(DATA EXTRACT)

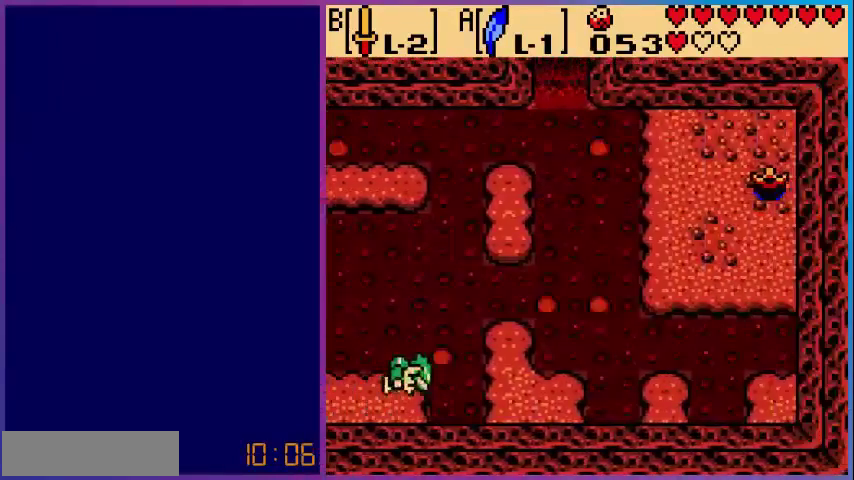
{"buttons": ["DPAD_RIGHT"], "events": [[280, "A", "up"]]}
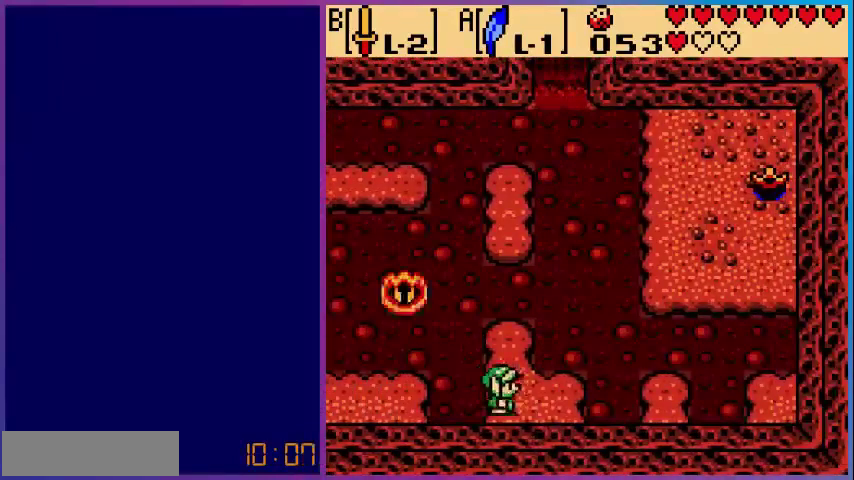
{"buttons": ["A", "DPAD_RIGHT"], "events": [[360, "A", "down"]]}
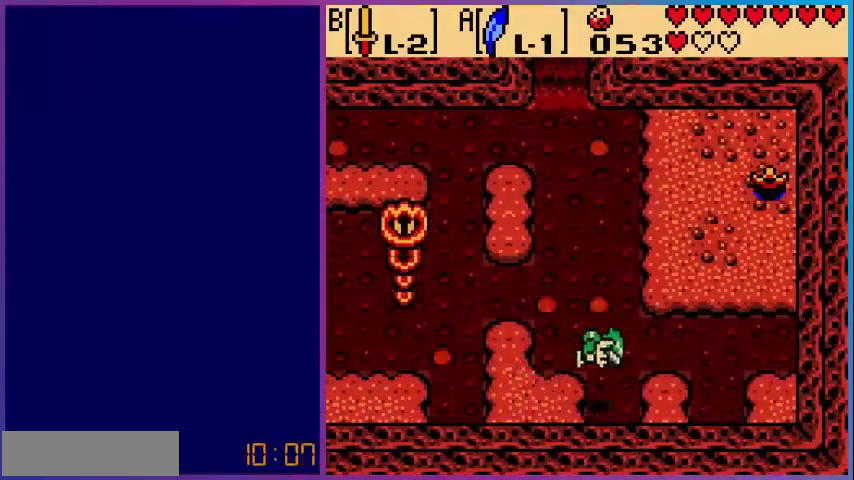
{"buttons": ["A", "DPAD_RIGHT"], "events": [[80, "A", "up"], [440, "A", "down"]]}
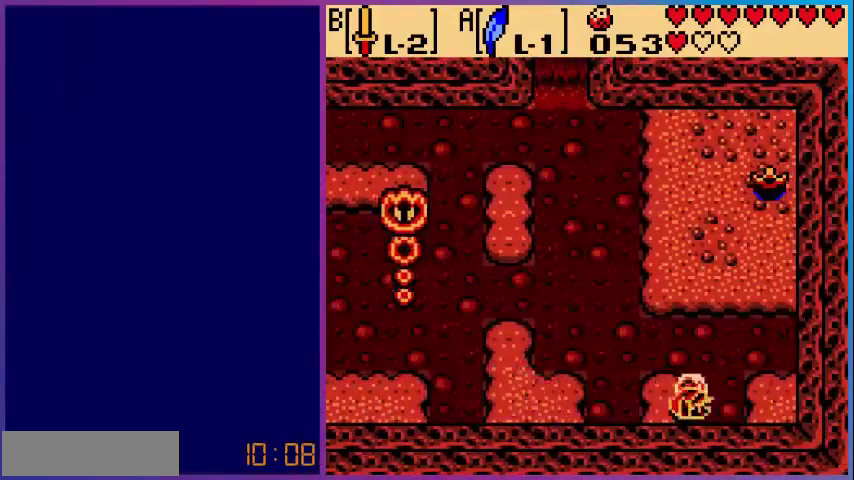
{"buttons": [], "events": [[80, "A", "up"], [240, "DPAD_RIGHT", "up"]]}
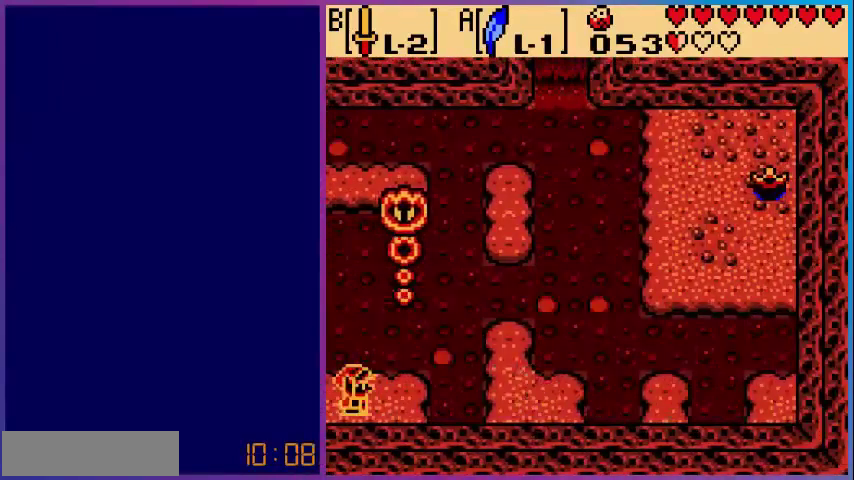
{"buttons": ["DPAD_RIGHT"], "events": [[320, "DPAD_RIGHT", "down"]]}
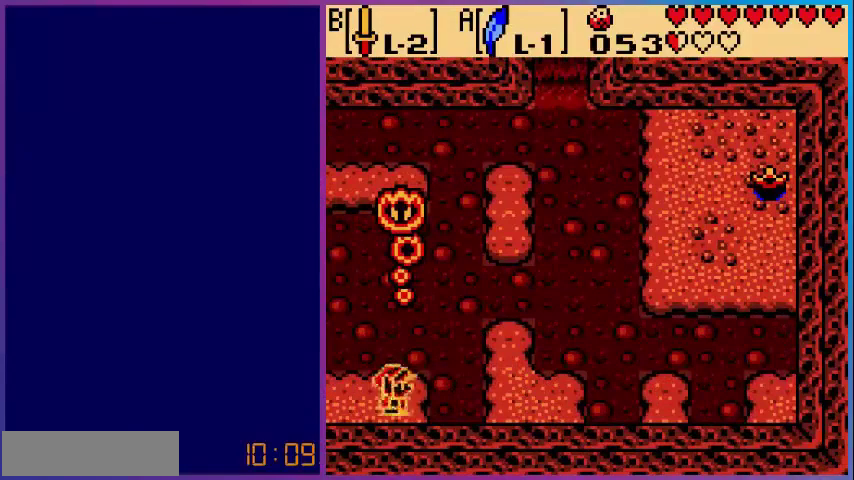
{"buttons": ["DPAD_RIGHT"], "events": [[80, "A", "down"], [280, "A", "up"]]}
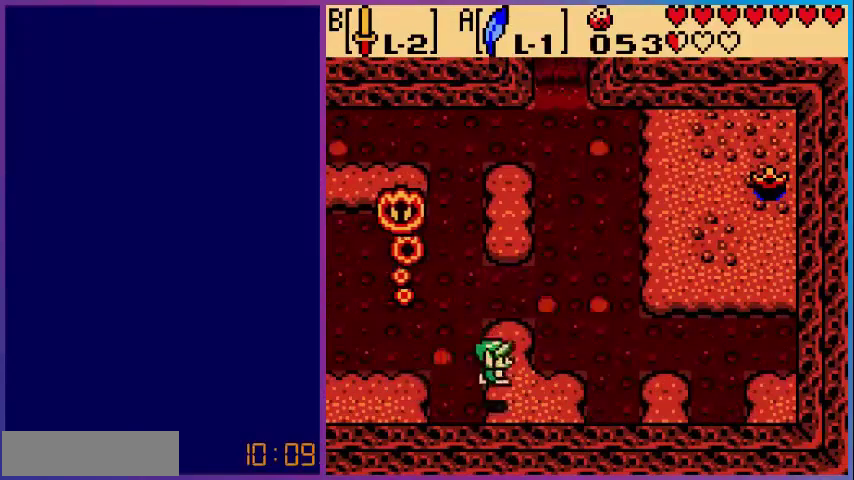
{"buttons": ["DPAD_RIGHT"], "events": [[320, "A", "down"], [520, "A", "up"]]}
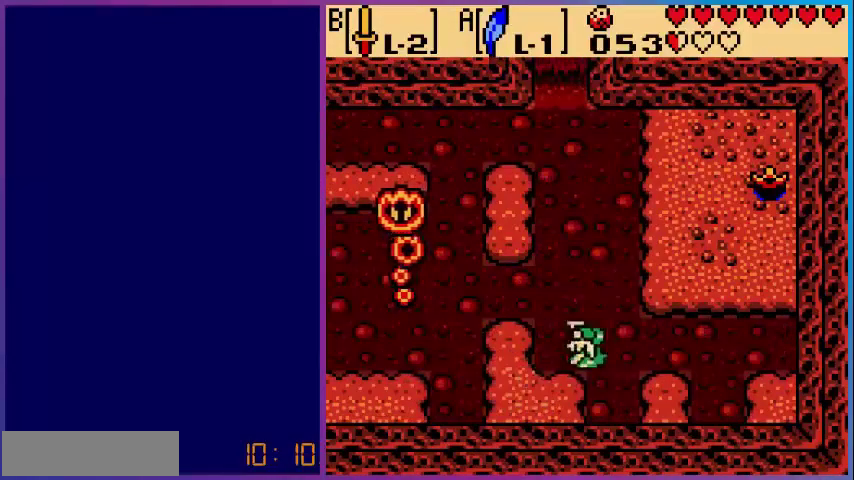
{"buttons": ["A", "DPAD_RIGHT"], "events": [[200, "DPAD_RIGHT", "up"], [400, "DPAD_RIGHT", "down"], [480, "A", "down"]]}
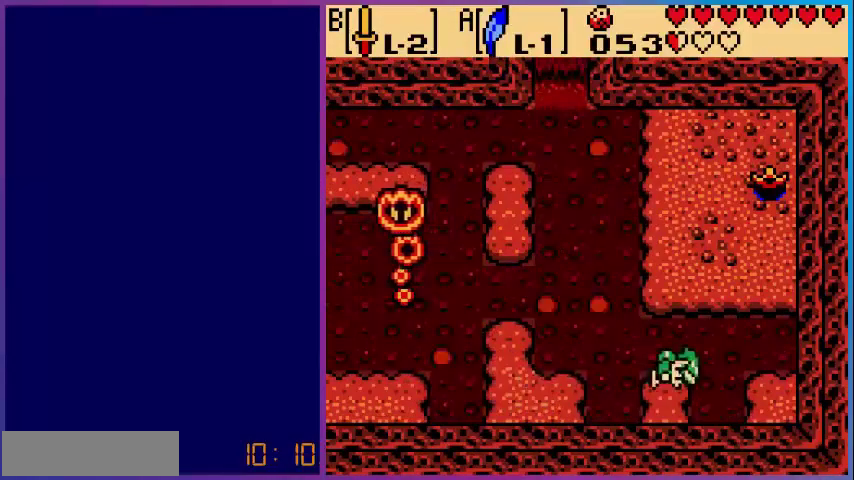
{"buttons": ["DPAD_UP"], "events": [[200, "A", "up"], [480, "DPAD_RIGHT", "up"], [480, "DPAD_UP", "down"]]}
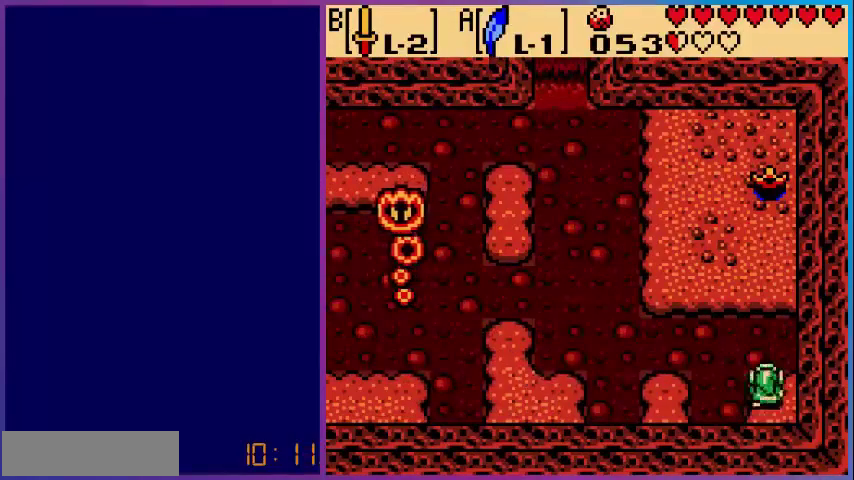
{"buttons": ["DPAD_UP"], "events": [[80, "A", "down"], [320, "A", "up"]]}
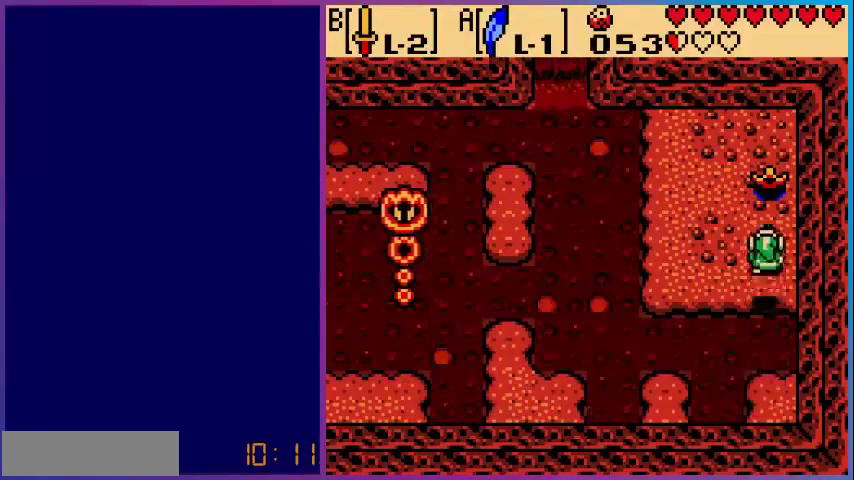
{"buttons": ["START"], "events": [[400, "START", "down"], [440, "DPAD_UP", "up"]]}
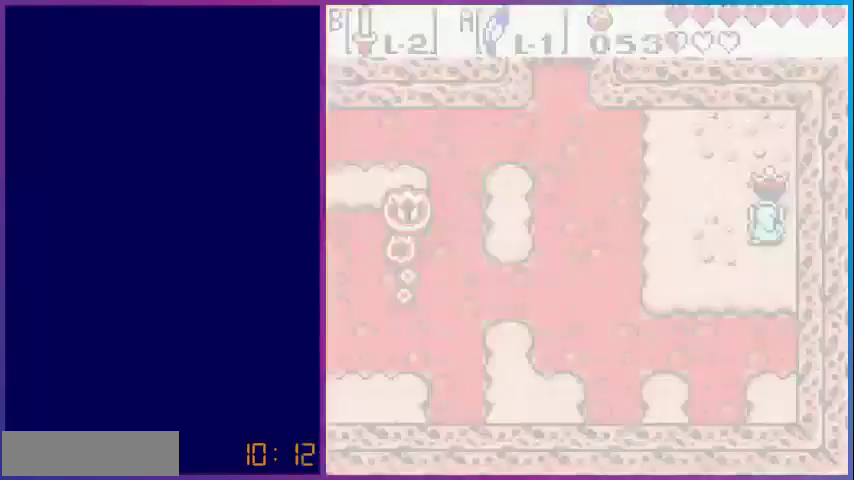
{"buttons": [], "events": [[40, "START", "up"]]}
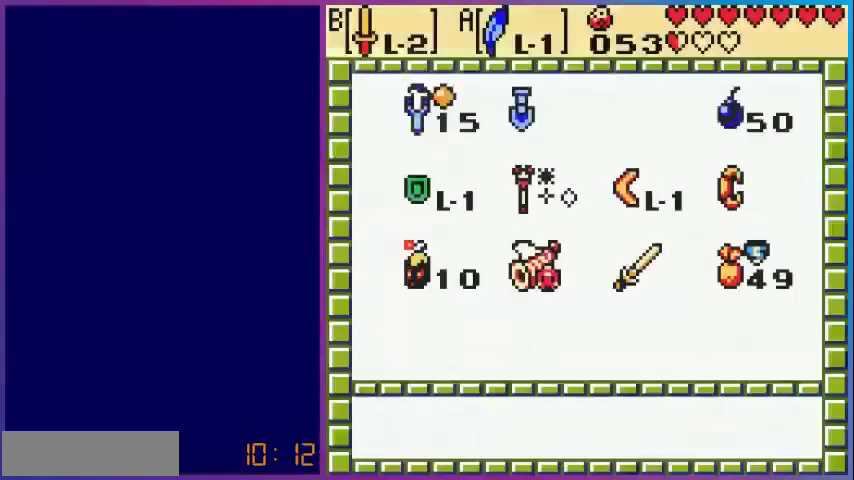
{"buttons": [], "events": []}
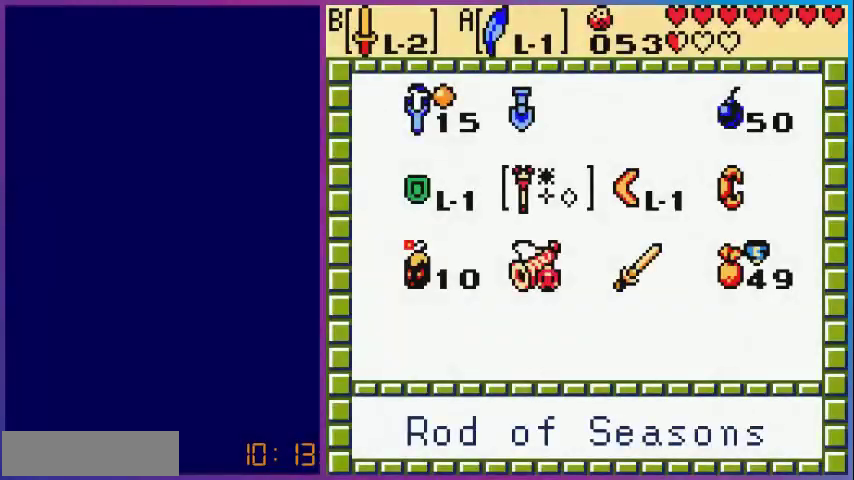
{"buttons": [], "events": []}
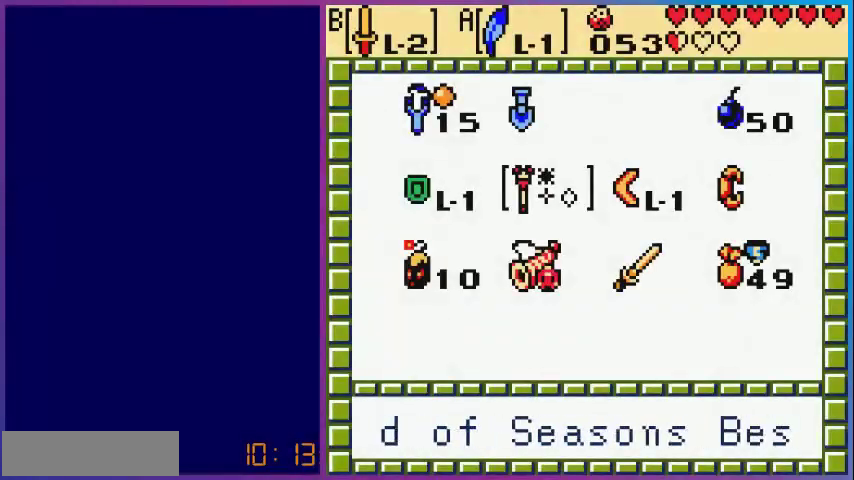
{"buttons": ["DPAD_DOWN"], "events": [[80, "DPAD_UP", "down"], [200, "DPAD_UP", "up"], [440, "DPAD_DOWN", "down"]]}
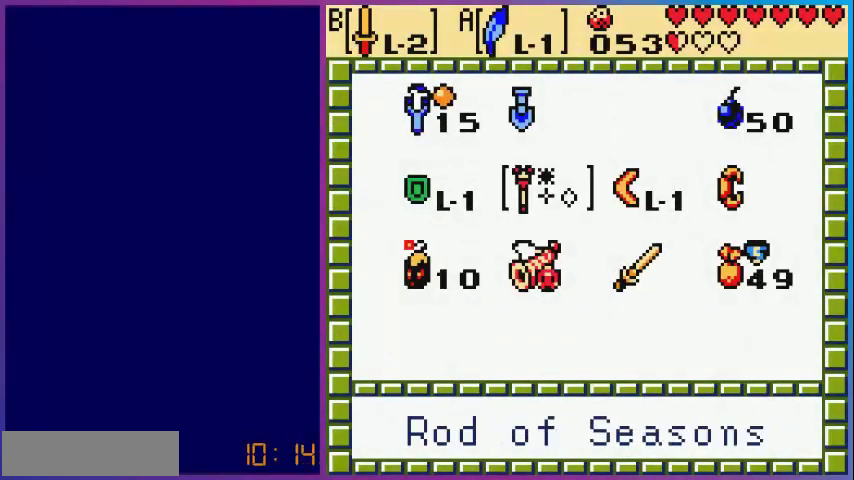
{"buttons": [], "events": [[80, "DPAD_DOWN", "up"], [200, "DPAD_RIGHT", "down"], [280, "DPAD_RIGHT", "up"], [400, "DPAD_RIGHT", "down"], [480, "DPAD_RIGHT", "up"]]}
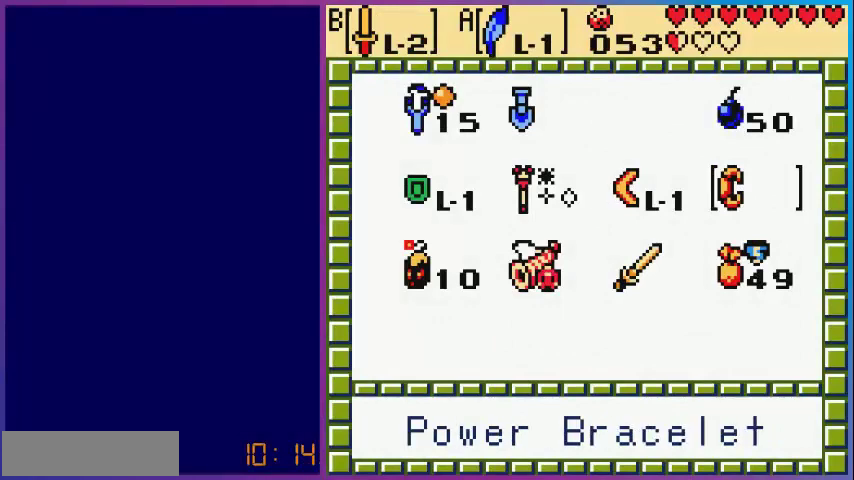
{"buttons": [], "events": [[200, "DPAD_DOWN", "down"], [280, "A", "down"], [320, "DPAD_DOWN", "up"], [440, "A", "up"]]}
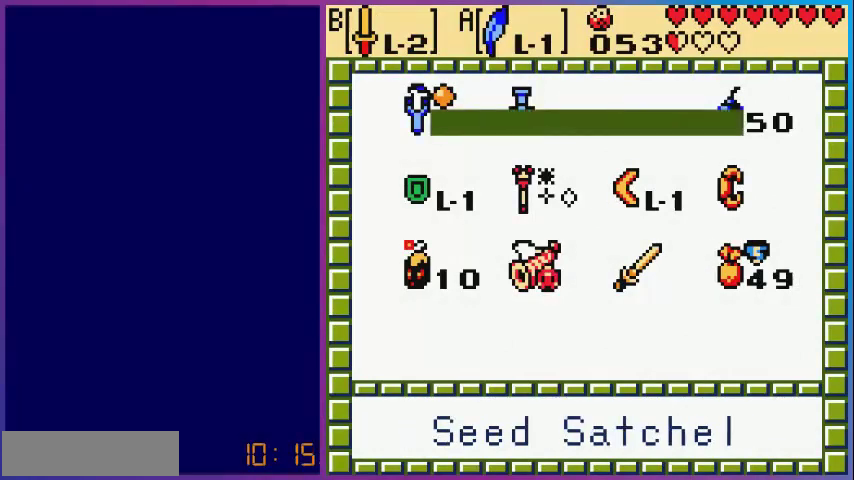
{"buttons": [], "events": [[360, "DPAD_LEFT", "down"], [480, "DPAD_LEFT", "up"]]}
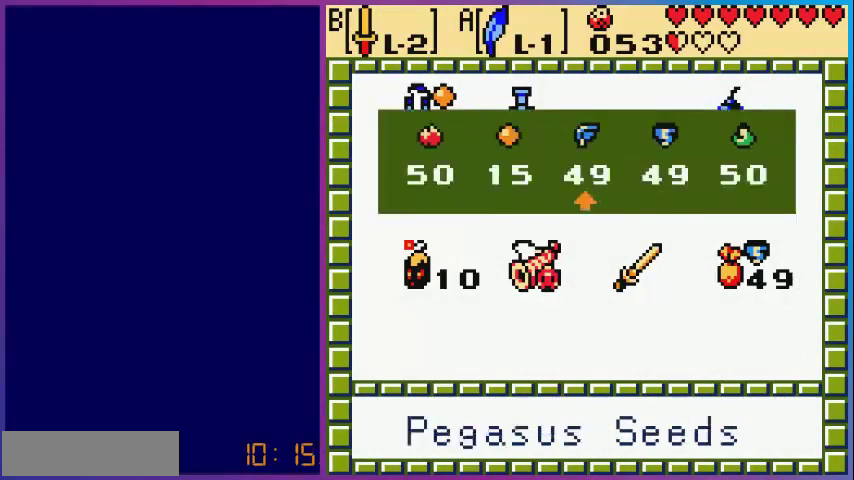
{"buttons": ["A"], "events": [[40, "DPAD_LEFT", "down"], [200, "DPAD_LEFT", "up"], [240, "DPAD_LEFT", "down"], [400, "DPAD_LEFT", "up"], [440, "A", "down"]]}
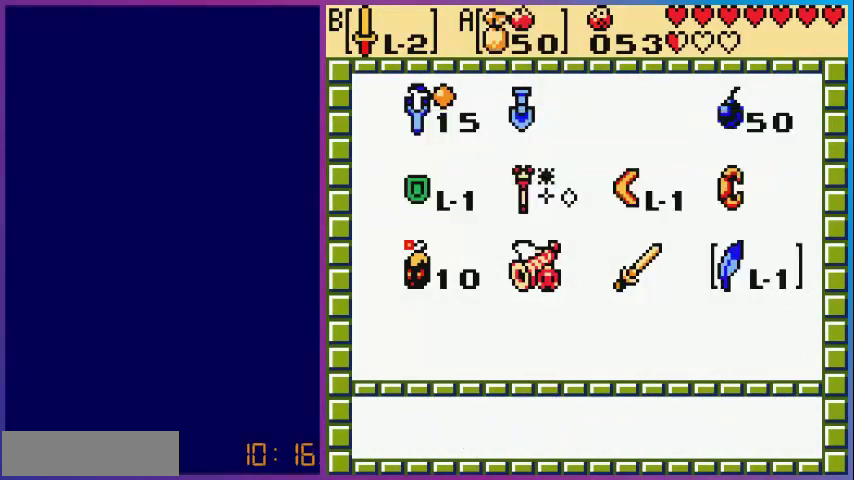
{"buttons": [], "events": [[80, "START", "down"], [120, "A", "up"], [280, "START", "up"]]}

(End DATA EXTRACT)

- [WORK INSTRUCTIONS]: Your copy of the records must be exact and must contain no pictures.

- [TASK RESULT]:
{"buttons": ["DPAD_RIGHT"], "events": [[280, "A", "up"]]}
{"buttons": ["A", "DPAD_RIGHT"], "events": [[360, "A", "down"]]}
{"buttons": ["A", "DPAD_RIGHT"], "events": [[80, "A", "up"], [440, "A", "down"]]}
{"buttons": [], "events": [[80, "A", "up"], [240, "DPAD_RIGHT", "up"]]}
{"buttons": ["DPAD_RIGHT"], "events": [[320, "DPAD_RIGHT", "down"]]}
{"buttons": ["DPAD_RIGHT"], "events": [[80, "A", "down"], [280, "A", "up"]]}
{"buttons": ["DPAD_RIGHT"], "events": [[320, "A", "down"], [520, "A", "up"]]}
{"buttons": ["A", "DPAD_RIGHT"], "events": [[200, "DPAD_RIGHT", "up"], [400, "DPAD_RIGHT", "down"], [480, "A", "down"]]}
{"buttons": ["DPAD_UP"], "events": [[200, "A", "up"], [480, "DPAD_RIGHT", "up"], [480, "DPAD_UP", "down"]]}
{"buttons": ["DPAD_UP"], "events": [[80, "A", "down"], [320, "A", "up"]]}
{"buttons": ["START"], "events": [[400, "START", "down"], [440, "DPAD_UP", "up"]]}
{"buttons": [], "events": [[40, "START", "up"]]}
{"buttons": [], "events": []}
{"buttons": [], "events": []}
{"buttons": ["DPAD_DOWN"], "events": [[80, "DPAD_UP", "down"], [200, "DPAD_UP", "up"], [440, "DPAD_DOWN", "down"]]}
{"buttons": [], "events": [[80, "DPAD_DOWN", "up"], [200, "DPAD_RIGHT", "down"], [280, "DPAD_RIGHT", "up"], [400, "DPAD_RIGHT", "down"], [480, "DPAD_RIGHT", "up"]]}
{"buttons": [], "events": [[200, "DPAD_DOWN", "down"], [280, "A", "down"], [320, "DPAD_DOWN", "up"], [440, "A", "up"]]}
{"buttons": [], "events": [[360, "DPAD_LEFT", "down"], [480, "DPAD_LEFT", "up"]]}
{"buttons": ["A"], "events": [[40, "DPAD_LEFT", "down"], [200, "DPAD_LEFT", "up"], [240, "DPAD_LEFT", "down"], [400, "DPAD_LEFT", "up"], [440, "A", "down"]]}
{"buttons": [], "events": [[80, "START", "down"], [120, "A", "up"], [280, "START", "up"]]}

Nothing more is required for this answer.